Anthropic has completed its first large-scale survey of American public opinion on artificial intelligence, polling nearly 52,000 people about their hopes, fears, and preferences for who should be in charge. The results are, in the clinical sense, illuminating.

The company that builds AI asked humans how they feel about AI. The humans told them.

Only 15% of Americans trust AI companies to make decisions about how AI is developed and used. Anthropic, an AI company, conducted the survey. The irony appears intentional.

What happened

The Anthropic Public Record surveyed 51,993 Americans in November and December of 2025, weighted to US Census demographics. It is the first time Anthropic has surveyed the general public rather than its own users — a distinction that matters, because Claude users and the American public are, as yet, not the same population.

On hopes: 48% of respondents ranked curing diseases like cancer or Alzheimer's among their top three. This is a reasonable thing to hope for. It is also, notably, a hope that requires trusting the people building the tools. Only 15% of those same respondents said they do that.

+---+

#### [Your assignment]
According to the passage on the AI opinion survey, why does it matter that Anthropic surveyed the general public rather than its own users?

+---+

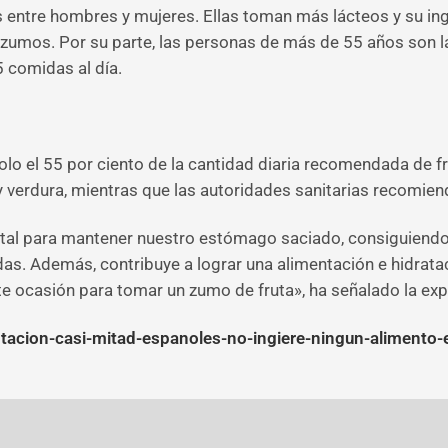
s entre hombres y mujeres. Ellas toman más lácteos y su inge
n zumos. Por su parte, las personas de más de 55 años son l
5 comidas al día.
lo el 55 por ciento de la cantidad diaria recomendada de 
 verdura, mientras que las autoridades sanitarias recomien
al para mantener nuestro estómago saciado, consiguiendo 
. Además, contribuye a lograr una alimentación e hidrataci
 ocasión para tomar un zumo de fruta», ha señalado la exp
tacion-casi-mitad-espanoles-no-ingiere-ningun-alimento-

+---+

#### [Task result]
It matters because Claude users and the American public are, as yet, not the same population.